Ray,
Let me clarify a few things if some of your statements are intended for me. First, on the whole, I am not “offended” by arguing or disagreement or conflict openly addressed, or even foul language. While I did have a flare of anger as I mentioned in my first post, and yes, felt temporarily annoyed but moreso, saddened, by the quality of communication, I also took time (was forced to!) to examine my emotional response and my impulse to “dress the community down.” As I mentioned, the posts on this thread were sort of a “last straw” for me, as during the past couple of months, imo, there has been an ongoing atmosphere of hostilities–antagonism, malicious attacks on people rather than ideas, including name-calling, a lot of snark and snipe, all of which has had cumulative effects, at least on me. I’ve been at this site for three years, and have never seen anything like what I’ve seen these past few months. Does that mean that I’m demanding anyone of you on this site change behavior to meet my preferences? No, not at all. Do as you will. And I will do as I will: speak up on the topics I want to, when and in the way that I choose, including the overall quality and tone of conversations… As I understand it, there is no one public moderator for this site; the community apparently expected to moderate itself, so I feel I have the right to speak when something seems, to me anyway, off or not right in some way. In that regard, you and I are not that different. We just speak about different things, in different ways.
As for the “foul idea” you referenced, about Jarosek’s views on feminism—what can I say? The subject of feminism makes me a little tired, along with wokeness and cancel culture and MAGA and Antifa and all the rest at the heart of the culture wars. Which doesn’t mean I don’t have views on them, or won’t express those views. But to engage in verbal warfare around them is not my usual forte or, at least at this point, my cup of tea. I do have a background in which at one time I was not just “very active” but played a major role in the feminist movement in a large city. That was only for a few years, during my “green” period, and what can I say, I outgrew it–the social activism that is, not my support for a society in which men and women have equal opportunities and neither sex subjects the other to abuse or oppression.

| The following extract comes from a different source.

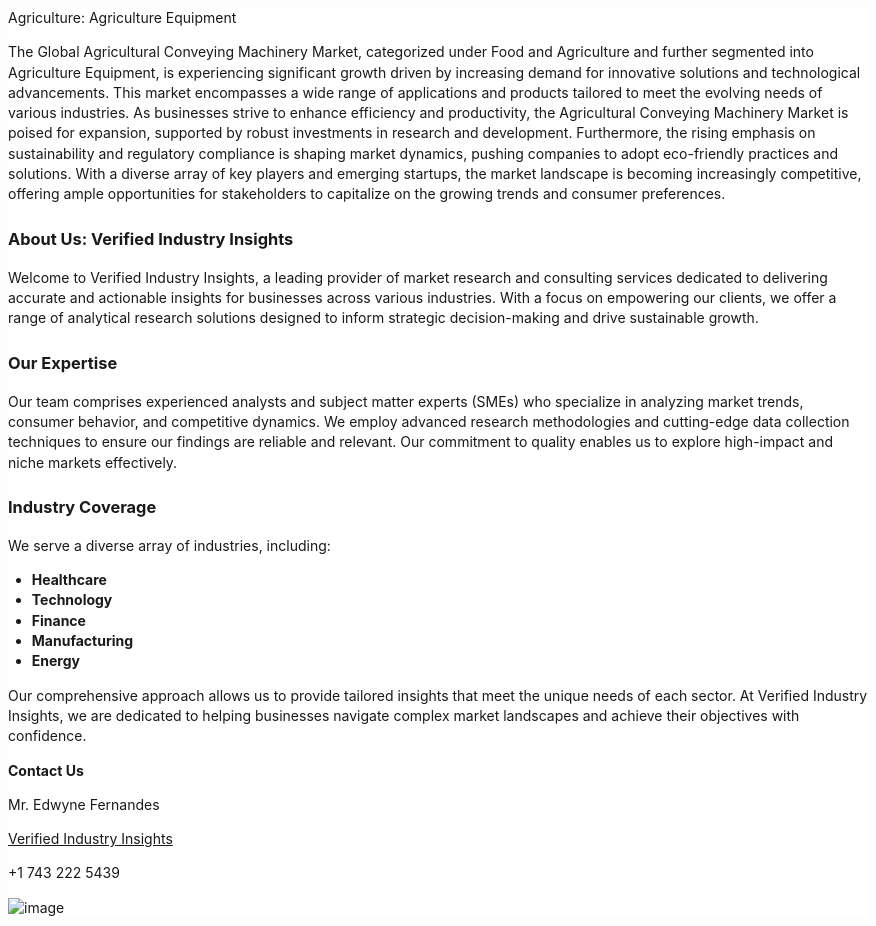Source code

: Agriculture: Agriculture Equipment </h3><p>The Global Agricultural Conveying Machinery Market, categorized under Food and Agriculture and further segmented into Agriculture Equipment, is experiencing significant growth driven by increasing demand for innovative solutions and technological advancements. This market encompasses a wide range of applications and products tailored to meet the evolving needs of various industries. As businesses strive to enhance efficiency and productivity, the Agricultural Conveying Machinery Market is poised for expansion, supported by robust investments in research and development. Furthermore, the rising emphasis on sustainability and regulatory compliance is shaping market dynamics, pushing companies to adopt eco-friendly practices and solutions. With a diverse array of key players and emerging startups, the market landscape is becoming increasingly competitive, offering ample opportunities for stakeholders to capitalize on the growing trends and consumer preferences.</p><h3>About Us: Verified Industry Insights</h3><p>Welcome to Verified Industry Insights, a leading provider of market research and consulting services dedicated to delivering accurate and actionable insights for businesses across various industries. With a focus on empowering our clients, we offer a range of analytical research solutions designed to inform strategic decision-making and drive sustainable growth.</p><h3>Our Expertise</h3><p>Our team comprises experienced analysts and subject matter experts (SMEs) who specialize in analyzing market trends, consumer behavior, and competitive dynamics. We employ advanced research methodologies and cutting-edge data collection techniques to ensure our findings are reliable and relevant. Our commitment to quality enables us to explore high-impact and niche markets effectively.</p><h3>Industry Coverage</h3><p>We serve a diverse array of industries, including:</p><ul><li><strong>Healthcare</strong></li><li><strong>Technology</strong></li><li><strong>Finance</strong></li><li><strong>Manufacturing</strong></li><li><strong>Energy</strong></li></ul><p>Our comprehensive approach allows us to provide tailored insights that meet the unique needs of each sector. At Verified Industry Insights, we are dedicated to helping businesses navigate complex market landscapes and achieve their objectives with confidence.</p><p><strong>Contact Us</strong></p><p>Mr. Edwyne Fernandes</p><p><a href="https://www.verifiedindustryinsights.com/">Verified Industry Insights</a></p><p>+1 743 222 5439</p>
![image](https://github.com/user-attachments/assets/e7b9ba20-513f-4da8-b0f1-ac2c1e20aaf4)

As for Jarosek’s (and I don’t even know who this person is) “myth of patriarchal oppression,” there is both some truth and falsehood with that, imo. Some feminists have written about labor divisions between the sexes during certain periods of history being responsible for women being cast into the private (domestic) sphere while men ran the public sphere (and once in public power, men not wanting to give that power up). Wilber too has spoken of this, and Corey. For instance, the story goes, during the horticultural period, women shared the field labor as they were capable of using the digging stick. Matriarchy and European Goddess cultures were present to some extent during this period of perhaps greater social equality. When agrarian methods came in, with the introduction of the plow, women did not have the upper body strength to use the plow, and that kind of labor also threatened pregnancies, so women were driven “inside the home” and had less cultural power in the public sphere.
I can follow this line of thought, and agree with it mostly, but it has never explained fully, for me at least, male sexual and other violence towards women (and children), which is also a cornerstone of feminist activism, particularly since the beginning of the 2nd wave of feminism in the 70s into the 80s. (And that focus continues).
As for Jarosek’s statement you quoted of feminism being a “bankrupt ideology” as it is based on patriarchy, I don’t buy that. All you have to do is look at Afghanistan; if some of that oppression of women and girls is not patriarchy (based on religion), then I don’t know what is.
While I don’t mind responding when asked directly about feminism, and will occasionally address something related on my own, no one should assume that just because I’m female, I’m here to take that up as my “cause,” because I’m not.